By NoGreeAfrica News Desk
Africa recorded a record high in foreign direct investment in 2024, but major gaps remain in the continent’s digital economy financing, according to the United Nations Conference on Trade and Development (UNCTAD).
UNCTAD said continued global and regional crises, trade tensions, geopolitical fragmentation and shifting industrial policies shaped investment flows in 2024, with investment to developing countries remaining concentrated in a small number of large middle-income economies.
In Africa, the agency said the digital economy has emerged as one of the fastest-growing sectors, with project values expanding by about three quarters and project numbers rising by nearly one third over the past five years.
However, UNCTAD warned that Sub-Saharan Africa attracted only 0.7 billion dollars in greenfield digital projects in 2024, meeting just 5 per cent of the estimated 14.1 billion dollars needed annually to bridge the region’s connectivity gap.
The agency said that while digital infrastructure continues to grow globally, many African countries remain underserved because of high investment risks, high costs of capital, regulatory weaknesses and poor alignment between digital strategies and broader development goals.

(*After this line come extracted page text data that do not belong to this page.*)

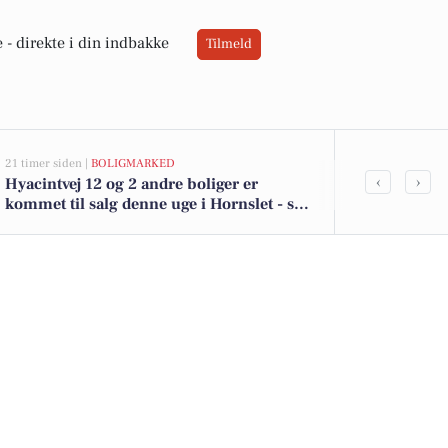
 -
direkte i din indbakke
Tilmeld
21 timer siden |
BOLIGMARKED
05-08-2026 09:0
‹
›
Hyacintvej 12 og 2 andre boliger er
Udforsk wee
kommet til salg denne uge i Hornslet - se
Hornslet: Fra
boligerne her.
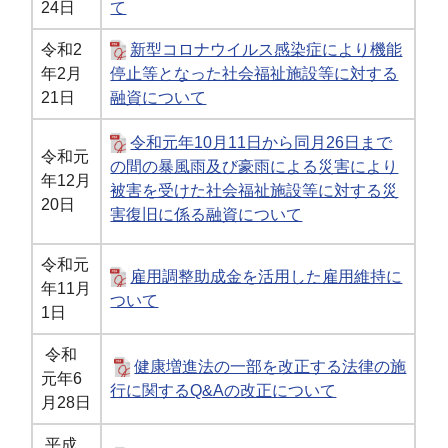
24日
て
令和2
新型コロナウイルス感染症により機能
年2月
停止等となった社会福祉施設等に対する
21日
融資について
令和元年10月11日から同月26日まで
令和元
の間の暴風雨及び豪雨による災害により
年12月
被害を受けた社会福祉施設等に対する災
20日
害復旧に係る融資について
令和元
雇用調整助成金を活用した雇用維持に
年11月
ついて
1日
令和
健康増進法の一部を改正する法律の施
元年6
行に関するQ&Aの改正について
月28日
平成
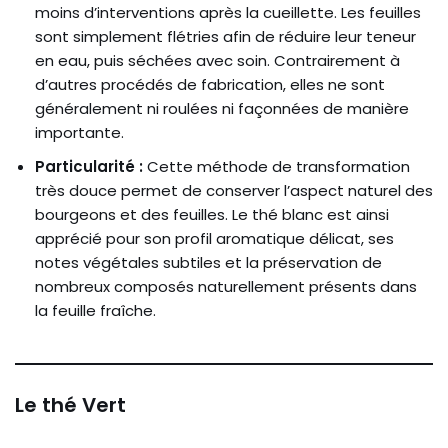
moins d’interventions après la cueillette. Les feuilles
sont simplement flétries afin de réduire leur teneur
en eau, puis séchées avec soin. Contrairement à
d’autres procédés de fabrication, elles ne sont
généralement ni roulées ni façonnées de manière
importante.
Particularité :
Cette méthode de transformation
très douce permet de conserver l’aspect naturel des
bourgeons et des feuilles. Le thé blanc est ainsi
apprécié pour son profil aromatique délicat, ses
notes végétales subtiles et la préservation de
nombreux composés naturellement présents dans
la feuille fraîche.
Le thé Vert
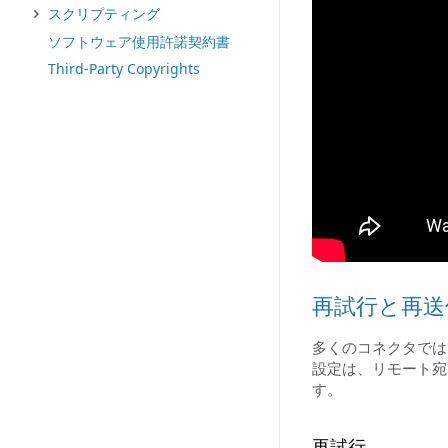
スクリプティング
ソフトウェア使用許諾契約書
Third-Party Copyrights
再試行と再送
多くのコネクタでは
設定は、リモート宛
す。
再試行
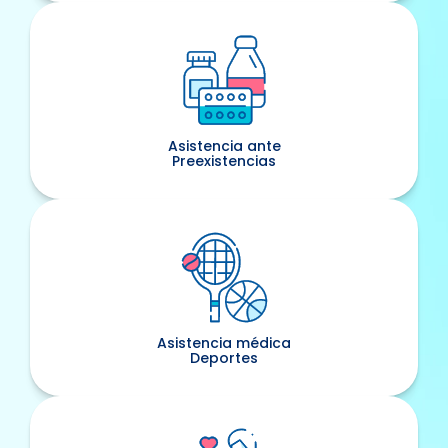
Asistencia ante
Preexistencias
Asistencia médica
Deportes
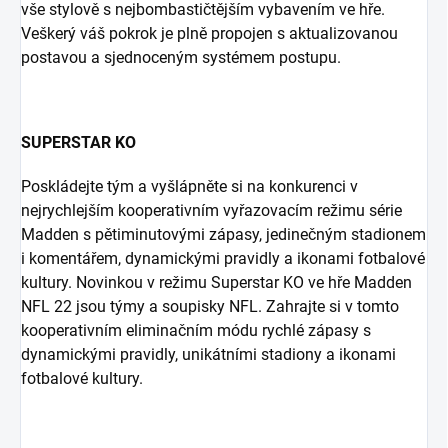
vše stylově s nejbombastičtějším vybavením ve hře.
Veškerý váš pokrok je plně propojen s aktualizovanou
postavou a sjednoceným systémem postupu.
SUPERSTAR KO
Poskládejte tým a vyšlápněte si na konkurenci v
nejrychlejším kooperativním vyřazovacím režimu série
Madden s pětiminutovými zápasy, jedinečným stadionem
i komentářem, dynamickými pravidly a ikonami fotbalové
kultury. Novinkou v režimu Superstar KO ve hře Madden
NFL 22 jsou týmy a soupisky NFL. Zahrajte si v tomto
kooperativním eliminačním módu rychlé zápasy s
dynamickými pravidly, unikátními stadiony a ikonami
fotbalové kultury.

UNCTAD noted that regional initiatives such as the Smart Africa Alliance and the AfCFTA Protocol on Digital Trade point to progress, while countries including Nigeria, Kenya, South Africa and Rwanda have taken steps to attract and facilitate digital investment.

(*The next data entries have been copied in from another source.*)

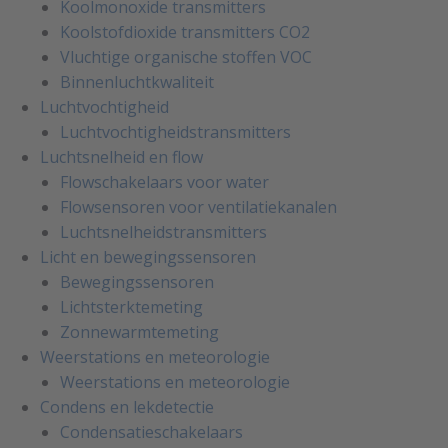
Koolmonoxide transmitters
Koolstofdioxide transmitters CO2
Vluchtige organische stoffen VOC
Binnenluchtkwaliteit
Luchtvochtigheid
Luchtvochtigheidstransmitters
Luchtsnelheid en flow
Flowschakelaars voor water
Flowsensoren voor ventilatiekanalen
Luchtsnelheidstransmitters
Licht en bewegingssensoren
Bewegingssensoren
Lichtsterktemeting
Zonnewarmtemeting
Weerstations en meteorologie
Weerstations en meteorologie
Condens en lekdetectie
Condensatieschakelaars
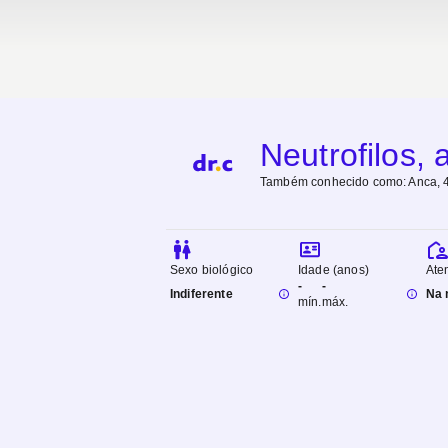
Neutrofilos, 
Também conhecido como:
Anca, 
Sexo biológico
Idade (anos)
Ate
-
-
Indiferente
Na 
mín.
máx.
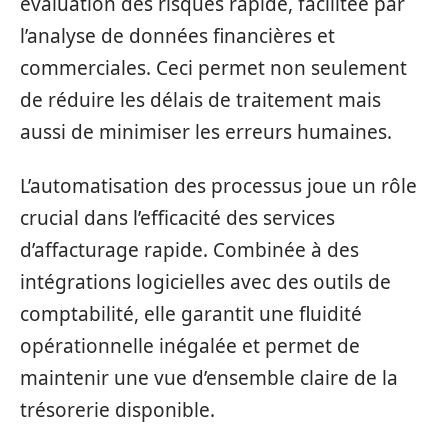
évaluation des risques rapide, facilitée par
l’analyse de données financières et
commerciales. Ceci permet non seulement
de réduire les délais de traitement mais
aussi de minimiser les erreurs humaines.
L’automatisation des processus joue un rôle
crucial dans l’efficacité des services
d’affacturage rapide. Combinée à des
intégrations logicielles avec des outils de
comptabilité, elle garantit une fluidité
opérationnelle inégalée et permet de
maintenir une vue d’ensemble claire de la
trésorerie disponible.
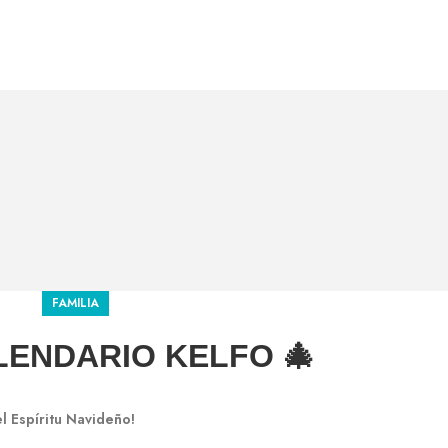
FAMILIA
ALENDARIO KELFO 🎄
l Espíritu Navideño!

But it said the continent still plays only a marginal role in international investment in the digital economy, raising concerns that Africa may remain a consumer market in the global digital system rather than a strong producer of platforms, services and infrastructure. That final implication is an inference based on UNCTAD’s findings.
The report suggests that without stronger policy coordination and lower capital costs, Africa’s digital expansion may continue to rely heavily on external capital, even as demand for connectivity, data infrastructure and digital services grows rapidly across the continent. This is an inference from the report’s documented barriers and financing gap.